Finn shook his head. “I think you’re better off hitting up Maddie again. She may be turning over a new ethical leaf, but we have a bit of leverage against her. And she seemed sincere about wanting to know who killed Kristen.”
“Oy,” I moaned.
“Here, let me try.” He fished his cell phone out of his pocket and dialed.
“Hey, Maddie. Finn Harper.” A lopsided grin spread across his face. He covered the mouthpiece of the phone. “Maddie can cuss a blue streak,” he said to me.
“Listen, we don’t want to jam you up. Honest. I think we ought to swing by your office again and give you back that envelope so you can return it to your associate.”
He paused, listening.
“You’re a smart woman. But we wouldn’t be so crass as to resort to extortion. However, if a certain letter to an ethics board happened to be on the receptionist desk, it would let us know where we ought to file the envelope. Make sense?”
He flipped the phone closed, and held out his hand for the infamous envelope.
“Finn, I don’t know about this. I mean, I want to get my hands on that ethics letter, too, but what Maddie’s been doing is really bad.
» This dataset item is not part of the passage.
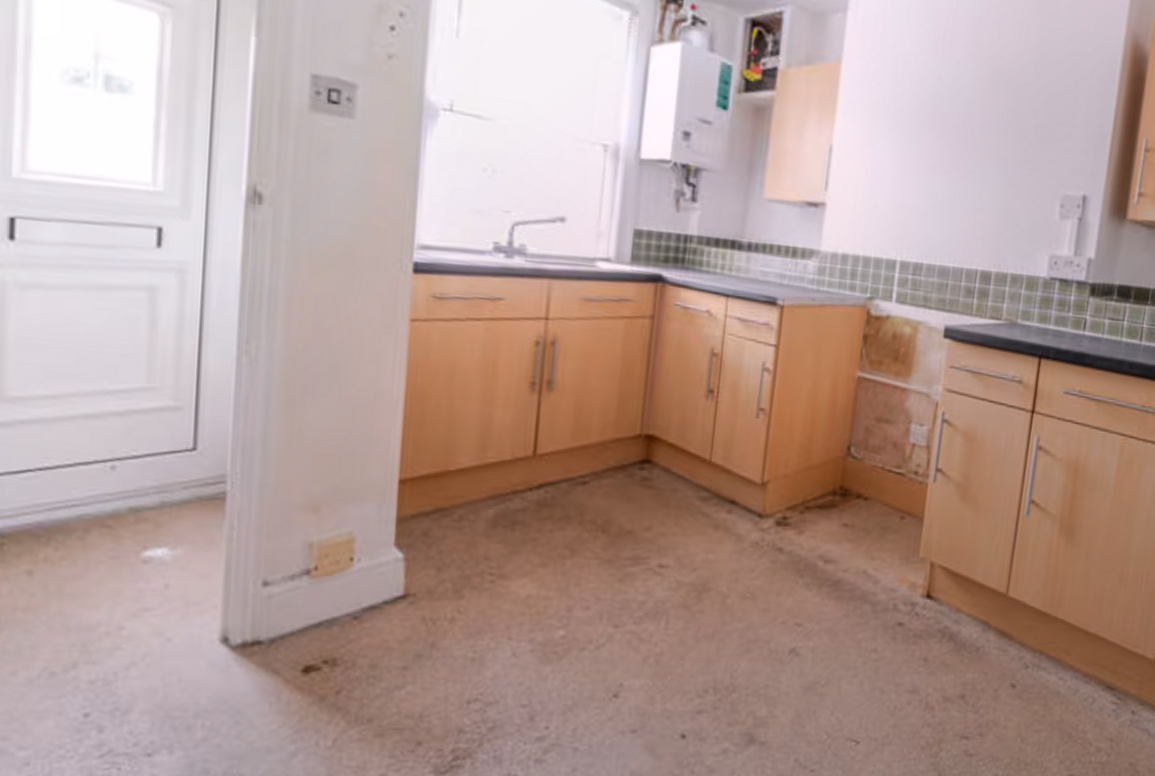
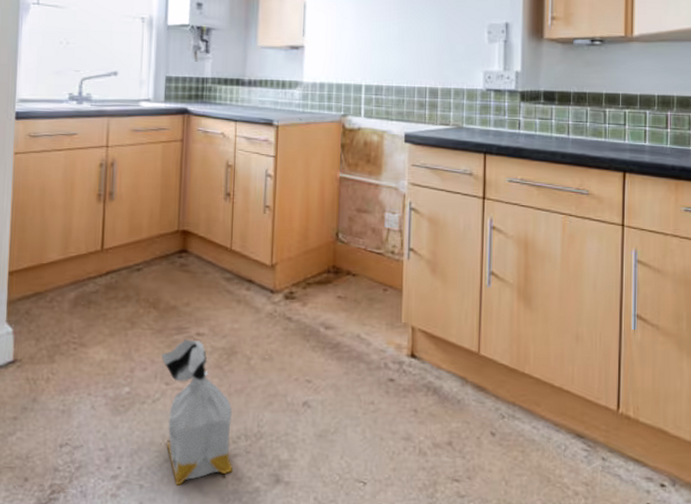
bag: none [609,572,700,748] -> present [161,339,233,486]

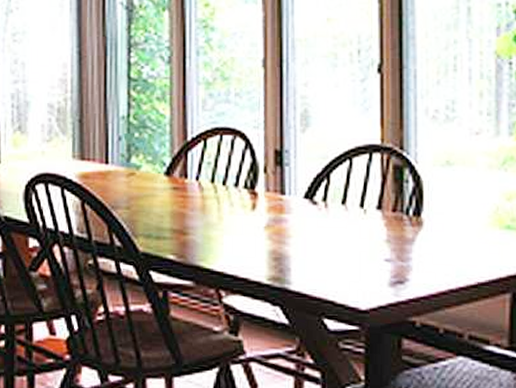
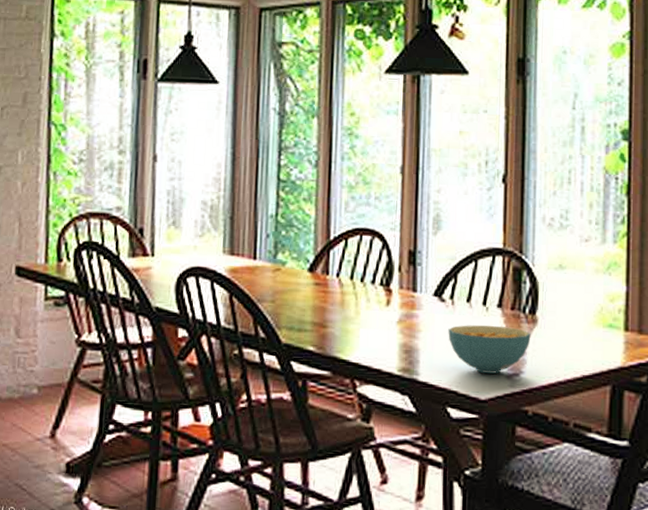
cereal bowl: none [322,229,416,282] -> present [448,325,531,374]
Selling out her clients to protect a bunch of drug dealers? I don’t think I can help her cover that up.”
“Oh, never fear,” he said. “The envelope you got from Neck helped us figure out what Maddie was up to, but it’s not really evidence of anything. She may feel more secure having it back in her hands, but I guarantee she won’t be so pleased with me when she reads the article I’m planning to write.”
“Yeah?”
He laughed. “Even if I didn’t share your moral concerns with her behavior, I couldn’t let an opportunity for a juicy story pass me by. I took notes at the courthouse, have a long list of clients of Maddie Jackson who are serving the max for their petty possession charges. I’m guessing that some of those guys who are cooling their heels in jail will be happy to talk to me about the advice Maddie gave them and how they chose her as their lawyer, especially once I tell them what she’s been doing.”
“You’re my hero,” I teased.
His smile faltered, and suddenly the moment felt serious. He looked at me hard, as if he were trying to figure out a puzzle he saw in my eyes. Then he cleared his throat, and his smile returned . . . a bit forced.
“All I need is a cape. You sit tight, and I’ll take care of this. Be right back.”
After he left, I went back behind the counter and tidied up. I usually kept the place spotless, terrified of an impromptu health inspection. But that afternoon, the counter was littered with dirty scoops and drips of ice cream. What with splitting our crew between the store and the fair, me being busy investigating a murder, and Bree busy getting arrested, we’d been stretched a little thin.